##### EXTRACTED DATA #####

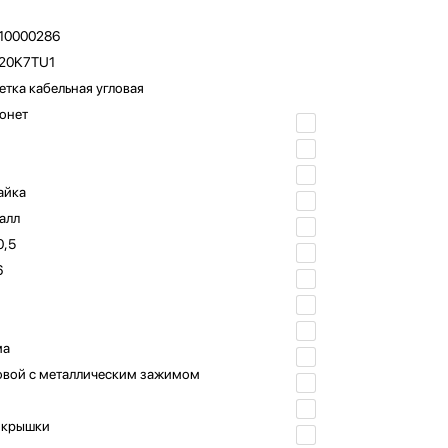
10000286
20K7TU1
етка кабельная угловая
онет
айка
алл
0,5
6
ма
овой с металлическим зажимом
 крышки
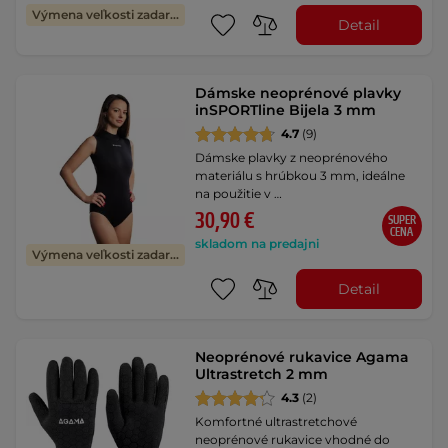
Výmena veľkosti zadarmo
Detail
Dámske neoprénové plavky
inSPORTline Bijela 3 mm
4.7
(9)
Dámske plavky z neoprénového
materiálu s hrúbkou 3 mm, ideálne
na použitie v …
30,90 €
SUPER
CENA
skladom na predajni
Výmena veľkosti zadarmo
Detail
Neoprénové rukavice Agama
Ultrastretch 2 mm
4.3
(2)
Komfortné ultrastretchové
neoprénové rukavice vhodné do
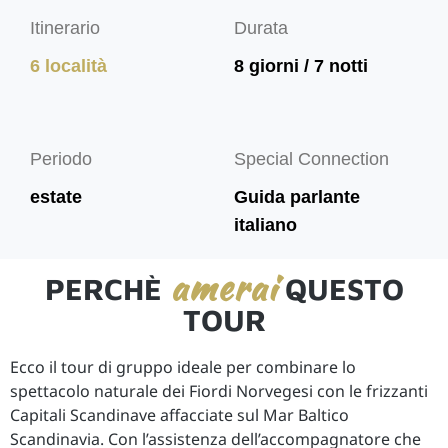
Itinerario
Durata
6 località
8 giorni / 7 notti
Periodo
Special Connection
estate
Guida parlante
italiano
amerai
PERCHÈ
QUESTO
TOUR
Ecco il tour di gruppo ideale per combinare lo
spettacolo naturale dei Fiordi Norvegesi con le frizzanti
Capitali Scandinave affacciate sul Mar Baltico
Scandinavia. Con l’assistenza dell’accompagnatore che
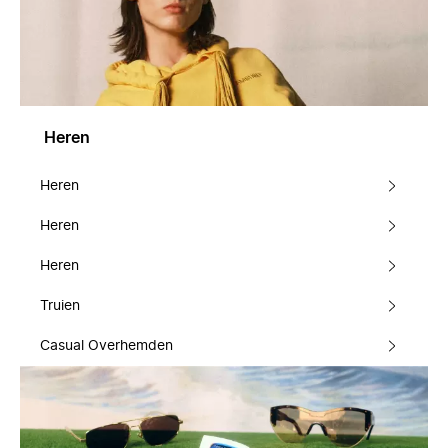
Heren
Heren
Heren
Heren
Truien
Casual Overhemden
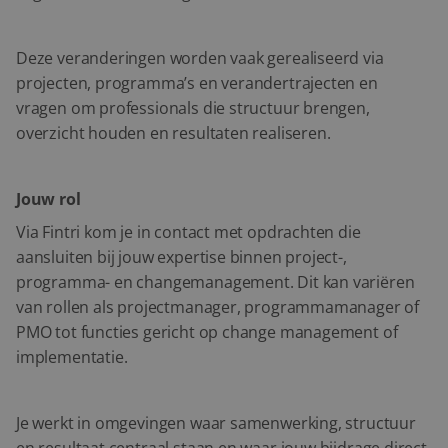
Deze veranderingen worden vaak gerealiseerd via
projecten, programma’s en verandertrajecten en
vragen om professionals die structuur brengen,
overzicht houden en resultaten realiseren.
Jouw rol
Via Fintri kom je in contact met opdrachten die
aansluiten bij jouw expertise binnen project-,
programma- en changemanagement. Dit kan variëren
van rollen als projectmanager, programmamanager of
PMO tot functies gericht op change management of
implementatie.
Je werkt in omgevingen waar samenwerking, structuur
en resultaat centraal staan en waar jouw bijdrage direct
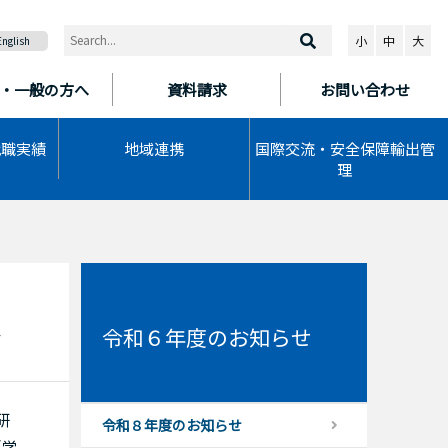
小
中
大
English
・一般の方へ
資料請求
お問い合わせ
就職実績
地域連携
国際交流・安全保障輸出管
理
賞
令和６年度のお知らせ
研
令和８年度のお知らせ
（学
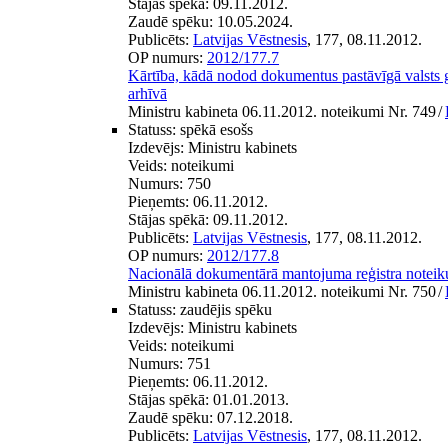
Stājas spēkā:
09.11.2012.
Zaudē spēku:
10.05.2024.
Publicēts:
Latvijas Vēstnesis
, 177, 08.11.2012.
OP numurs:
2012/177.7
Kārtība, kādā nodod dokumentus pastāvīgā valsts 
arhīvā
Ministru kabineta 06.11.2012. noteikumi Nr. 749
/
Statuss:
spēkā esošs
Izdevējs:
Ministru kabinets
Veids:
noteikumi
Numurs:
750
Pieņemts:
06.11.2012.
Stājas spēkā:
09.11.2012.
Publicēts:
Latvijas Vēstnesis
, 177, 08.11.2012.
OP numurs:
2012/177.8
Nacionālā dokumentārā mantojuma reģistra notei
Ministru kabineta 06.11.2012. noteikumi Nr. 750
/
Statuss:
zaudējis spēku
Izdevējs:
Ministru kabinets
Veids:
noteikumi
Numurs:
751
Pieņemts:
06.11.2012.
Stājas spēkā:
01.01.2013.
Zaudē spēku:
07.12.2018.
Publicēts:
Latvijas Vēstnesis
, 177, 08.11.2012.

#####

— WORK REQUIRED —
When a line among the entries above contains "kabineta", copy it.

— YOUR RESPONSE —
Ministru kabineta 06.11.2012. noteikumi Nr. 749
Ministru kabineta 06.11.2012. noteikumi Nr. 750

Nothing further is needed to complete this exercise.